On ne demande pas à un juge de condamner une personne parce qu'il y trouve du plaisir, ou qu'il a fait un pari avec un collègue à l'occasion d'une soirée un peu trop arrosée dans le PMU du quartier. On ne lui demande pas non plus d'en acquitter une autre par philanthropie. On lui demande de juger en raison, autrement dit abstraction faite de ce qui lui fait plaisir ou pas, de ses convictions personnelles, fussent-elles kantiennes. On demande à un juge de prononcer sa sentence en faisant abstraction de sa subjectivité, comme un mathématicien fait abstraction de la sienne pour produire ses raisonnements. C'est donc bien en fonction des circonstances qu'on lui demande de décider quelle sentence il prononcera.

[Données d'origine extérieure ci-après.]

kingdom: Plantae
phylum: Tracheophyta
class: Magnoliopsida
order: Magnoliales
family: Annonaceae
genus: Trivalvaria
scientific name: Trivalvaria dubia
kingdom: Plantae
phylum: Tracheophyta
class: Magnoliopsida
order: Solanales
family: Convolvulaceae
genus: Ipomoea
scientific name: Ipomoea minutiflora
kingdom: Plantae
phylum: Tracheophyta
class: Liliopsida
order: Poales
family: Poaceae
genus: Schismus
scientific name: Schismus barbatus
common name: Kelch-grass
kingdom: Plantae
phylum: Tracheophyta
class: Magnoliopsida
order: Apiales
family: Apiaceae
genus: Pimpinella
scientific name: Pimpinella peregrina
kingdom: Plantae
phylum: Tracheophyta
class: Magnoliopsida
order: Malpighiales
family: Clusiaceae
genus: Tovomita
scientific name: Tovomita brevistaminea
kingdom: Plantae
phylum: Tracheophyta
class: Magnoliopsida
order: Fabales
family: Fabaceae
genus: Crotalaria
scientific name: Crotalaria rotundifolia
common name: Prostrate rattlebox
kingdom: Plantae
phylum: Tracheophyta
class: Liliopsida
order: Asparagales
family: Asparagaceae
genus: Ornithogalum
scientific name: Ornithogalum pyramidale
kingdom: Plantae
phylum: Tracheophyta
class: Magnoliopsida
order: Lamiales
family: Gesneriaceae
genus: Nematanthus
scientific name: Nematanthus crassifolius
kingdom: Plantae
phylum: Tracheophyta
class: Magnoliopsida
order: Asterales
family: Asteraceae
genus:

Pour éclaircir un peu la question du formalisme de la législation kantienne (plutôt que de la "morale"). Kant oppose la forme à la matière :
J'entends, par matière de la faculté de désirer, un objet dont la réalité est désirée. Lorsque le désir de cet objet précède la règle pratique et se trouve être la condition requise pour s'en faire un principe, je dis (...) que ce principe est alors toujours empirique. Car le principe déterminant de l'"arbitre" est alors la représentation d'un objet et le rapport de cette représentation au sujet, par lequel la faculté de désirer est déterminée à la réalisation de cet objet. Or, un tel rapport au sujet se nomme le plaisir pris à la réalité d'un objet.

Idid. §2, Théorème 1

Je peux dire la vérité pour la seule raison que j'y trouve du plaisir, pour laisser une belle image de moi auprès de quelqu'un, etc. Autant de motifs strictement subjectifs qui n'ont aucun rapport avec la vérité. Le mobile d'une action doit être strictement conforme à l'action. Or, si je suis généreux par égoïsme, je n'obéis pas à un impératif catégorique (à une loi).

Ibid. §4, Théorème 3

Quand un être raisonnable doit penser ses maximes comme lois générales pratiques, il ne peut les penser que comme des principes qui renferment le principe déterminant de la volonté, non quant à la matière, mais seulement quant à la forme.
[...]. Or, d'une loi, une fois qu'on en a éliminé toute matière, c'est-à-dire tout objet de la volonté (comme principe déterminant), il ne reste rien d'autre que la simple forme d'une législation universelle. En conséquence, un être raisonnable, ou bien ne peut pas du tout penser ses principes subjectifs pratiques c'est-à-dire ses maximes, comme étant en même temps des lois universelles, ou bien il doit nécessairement penser que c'est simplement leur forme qui, les rendant propres à une législation universelle, en fait par elle seule des lois pratiques.

Scolie

Quelle forme, dans la maxime, se prête à la législation universelle et quelle forme ne s'y prête pas, l'entendement le plus commun peut le discerner sans instructions particulières. Par exemple j'ai pris pour maxime d'augmenter ma fortune par tous les moyens sûrs ; or j'ai maintenant entre les mains un dépôt dont le propriétaire est décédé sans avoir laissé de note manuscrite à ce sujet. C'est évidemment un cas qui tombe sous ma maxime. Je désire à présent savoir simplement si cette maxime peut valoir également comme loi pratique universelle. Je l'applique donc au présent cas, et je me demande si elle pourrait bien revêtir la forme d'une loi, de sorte que je pourrais par ma maxime édicter en même temps une loi selon laquelle il serait loisible à chacun de nier un dépôt dont personne ne peut prouver qu'il lui a été confié. Je me rends tout de suite compte qu'un pareil principe, pris comme loi, se détruirait lui-même puisqu'il en résulterait qu'il n'y aurait plus aucun dépôt. Une loi pratique que je reconnais comme telle doit être propre à une législation universelle. C'est là une proposition identique, donc claire par elle-même. Or, si je dis que ma volonté est subordonnée à une loi pratique, je ne puis alléguer mon inclination (par exemple, dans le présent cas, ma cupidité) comme étant le principe déterminant de ma volonté approprié à une loi pratique universelle, elle doit bien plutôt se détruire elle-même, lorsqu'elle prend la forme d'une loi universelle.

Ainsi, la question de savoir si les impératifs catégoriques s'appliquent au réel ne se pose absolument pas : ils s'appliquent à tous les cas de figure. Il n'y a donc pas de morale kantienne : tous les codes moraux, sans exception aucune, prescrivent des actions précises (le meurtre, etc.).